The present study, which provides a snapshot of current practices among endocrinologists and generalists in the management of thyroid disease during pregnancy in East-Asia, is unique in demonstrating potentially important differences between the views of sub specialists and generalists on this issue. Similar studies, in other countries, were conducted only among specialists, without any comparison with generalists, as the first line medical care providence. Previous studies have also reported differences in clinical approaches between generalists and specialists, with regard to treating several common conditions (
35-
38). The results emphasize that many clinicians, in particular generalists, do not adhere to up to date clinical practice guidelines, an important issue that should be considered in continuing education of professional societies.

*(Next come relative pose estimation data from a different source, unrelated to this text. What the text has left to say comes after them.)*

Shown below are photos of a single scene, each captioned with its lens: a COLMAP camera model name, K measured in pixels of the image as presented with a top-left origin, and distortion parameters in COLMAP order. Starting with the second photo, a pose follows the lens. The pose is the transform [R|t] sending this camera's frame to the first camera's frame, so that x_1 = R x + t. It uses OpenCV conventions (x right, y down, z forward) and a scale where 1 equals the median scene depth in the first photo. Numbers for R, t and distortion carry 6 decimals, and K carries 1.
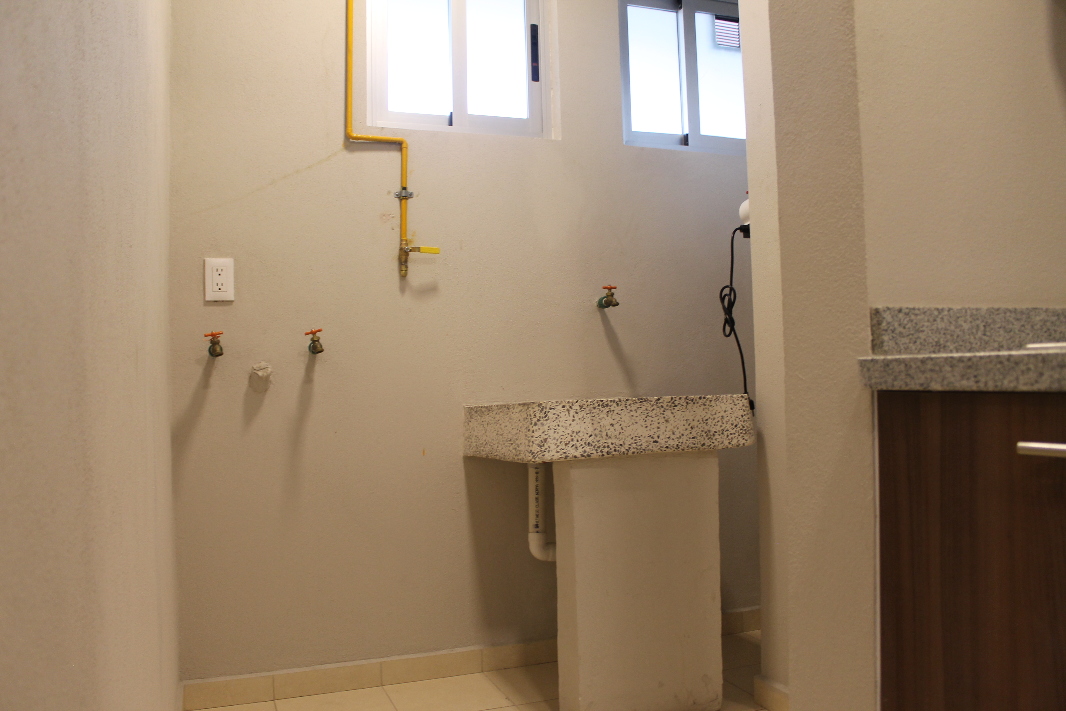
lens RADIAL K [[902.8, 0, 533.0], [0, 902.8, 355.5], [0, 0, 1]] dist [-0.173366, 0.174763]
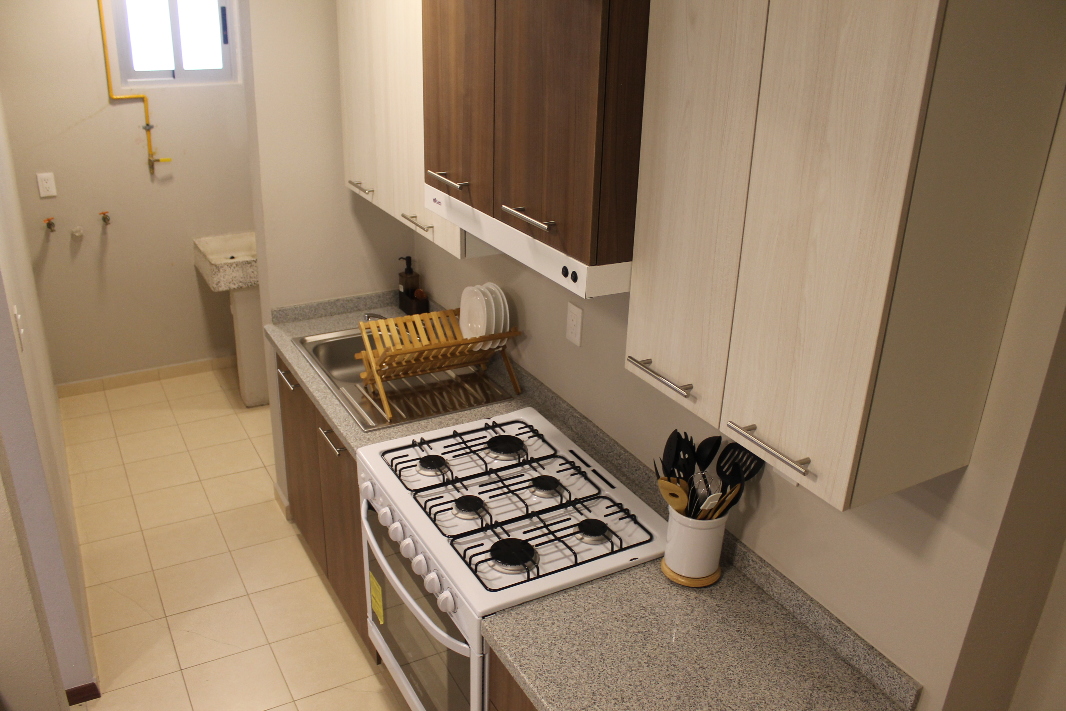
lens RADIAL K [[902.8, 0, 533.0], [0, 902.8, 355.5], [0, 0, 1]] dist [-0.173366, 0.174763]
pose [[0.985229, -0.007065, 0.171096, 0.318705], [-0.063501, 0.912838, 0.403353, -0.528343], [-0.159033, -0.408260, 0.898906, -0.893254]]
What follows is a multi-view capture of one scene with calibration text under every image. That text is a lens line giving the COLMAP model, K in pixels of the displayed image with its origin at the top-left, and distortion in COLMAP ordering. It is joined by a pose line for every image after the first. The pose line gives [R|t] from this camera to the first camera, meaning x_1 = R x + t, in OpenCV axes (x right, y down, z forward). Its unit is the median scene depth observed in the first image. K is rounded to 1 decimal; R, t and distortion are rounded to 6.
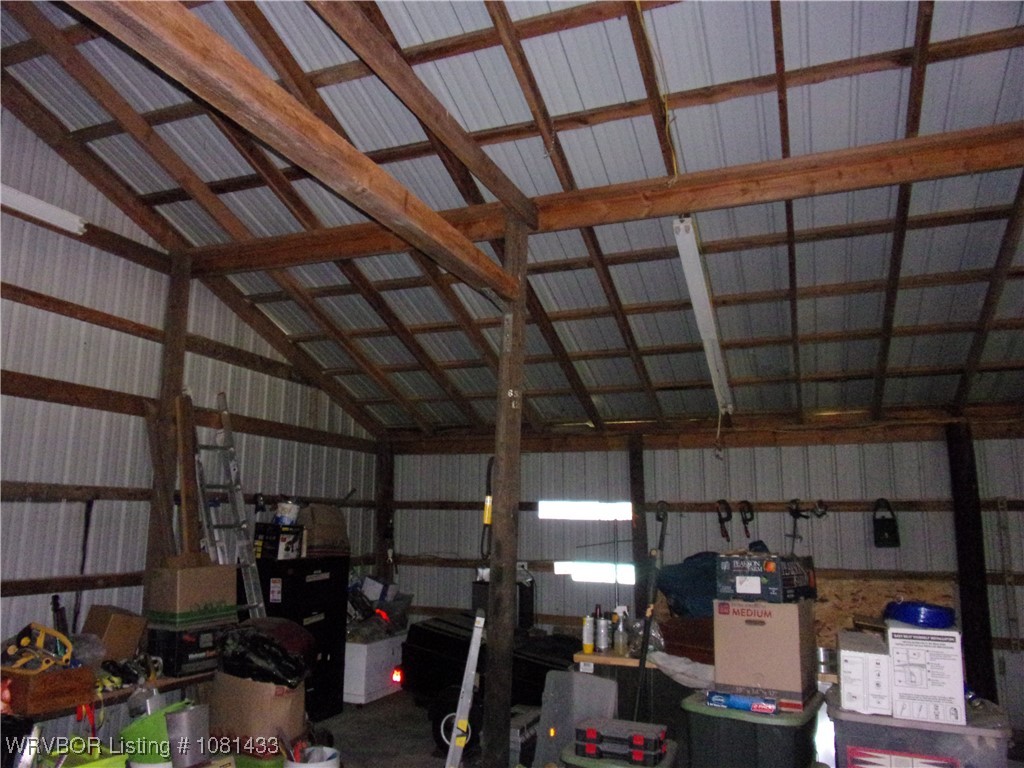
lens RADIAL K [[759.0, 0, 507.8], [0, 759.0, 386.7], [0, 0, 1]] dist [-0.026850, 0.012285]
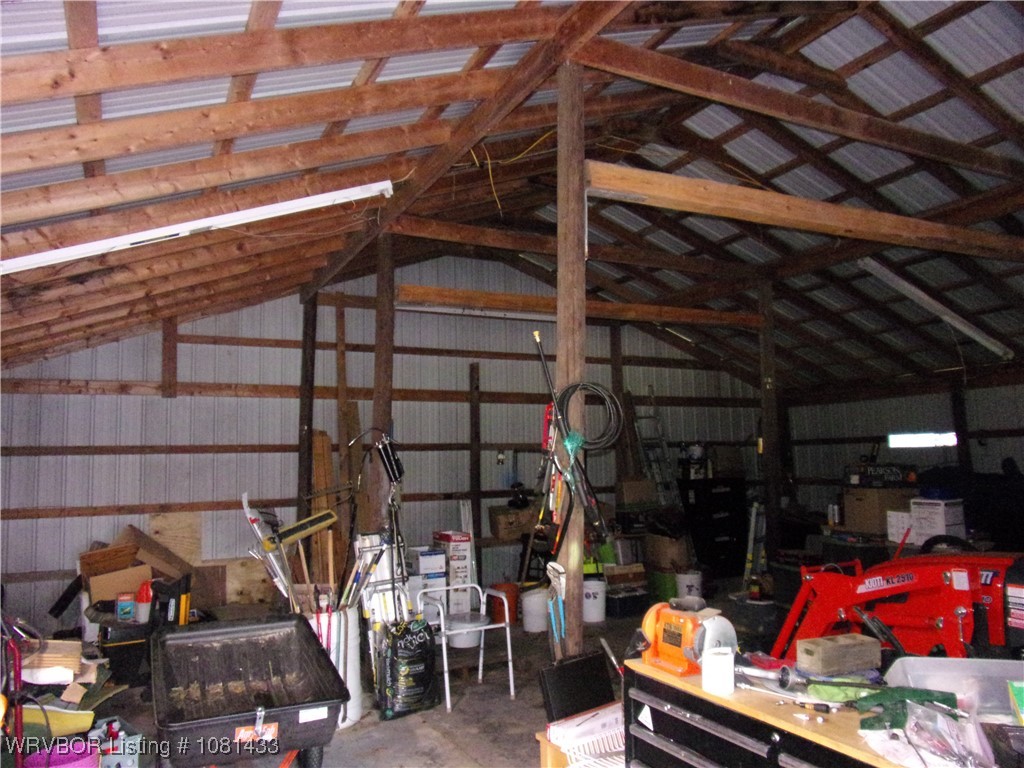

This study has several limitations. First, the number of participants in this study is small. Second, the responders may not represent all physicians of East-Asian countries and hence, the results are not generalizable, because of the possible selection bias of those who chose to respond, although we could not calculate response rate. Third, variation in the prevailing clinical practices in different countries could have influenced the overall results of the survey. Also, within each group, especially generalists, different backgrounds, age and age of graduation or other confounders have not been considered. It is also not clear whether the results reflect the physicians’ actual practices or are influenced by selective recall, or their desire to give the “correct” answer, as previous studies have highlighted the substantial discrepancies between physicians’ self-reported practices and actual performance (
35,
39). Finally, it is necessary to emphasize that this study did not compare patient outcomes, or any measure of cost-effectiveness between generalists and specialists, limiting only to their self-described practices, however this is beyond the scope of this study.
These results indicate that, for optimal management of patients with certain diseases, for which practices are evolving rapidly, especially in high risk groups, such as pregnant women, it would be better to include consultation or continuing involvement of specialists. However, in the current climate of aggressive cost reduction, surveying improvements in outcomes and cost-effectiveness are definitely required to support this conclusion. It is also necessary to develop and implement strategies that will increase physician knowledge on thyroid and pregnancy among generalists and subspecialists, so that their practice patterns would adhere more closely to the published guidelines.